**Problem**
Could you reproduce, word for word, the lines in the records below that run from the line containing "Parador de Lerma" through the line containing "panorama artístico actual: Rubén", both included?

**Supplied records**
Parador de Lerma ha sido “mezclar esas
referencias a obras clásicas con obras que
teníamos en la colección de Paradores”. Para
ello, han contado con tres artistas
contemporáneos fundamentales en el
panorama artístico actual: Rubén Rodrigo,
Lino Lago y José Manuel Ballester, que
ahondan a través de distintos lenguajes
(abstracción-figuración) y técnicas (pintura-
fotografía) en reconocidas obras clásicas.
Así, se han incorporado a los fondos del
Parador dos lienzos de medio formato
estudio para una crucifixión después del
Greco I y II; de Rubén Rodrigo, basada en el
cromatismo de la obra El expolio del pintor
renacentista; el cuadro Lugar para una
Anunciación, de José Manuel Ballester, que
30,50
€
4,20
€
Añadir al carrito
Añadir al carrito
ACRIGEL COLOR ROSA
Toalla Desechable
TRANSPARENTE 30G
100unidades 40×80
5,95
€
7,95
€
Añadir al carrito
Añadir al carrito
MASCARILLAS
---
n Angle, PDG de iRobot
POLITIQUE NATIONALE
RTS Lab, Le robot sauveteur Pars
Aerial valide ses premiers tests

**Finished exercise**
Parador de Lerma ha sido “mezclar esas
referencias a obras clásicas con obras que
teníamos en la colección de Paradores”. Para
ello, han contado con tres artistas
contemporáneos fundamentales en el
panorama artístico actual: Rubén Rodrigo,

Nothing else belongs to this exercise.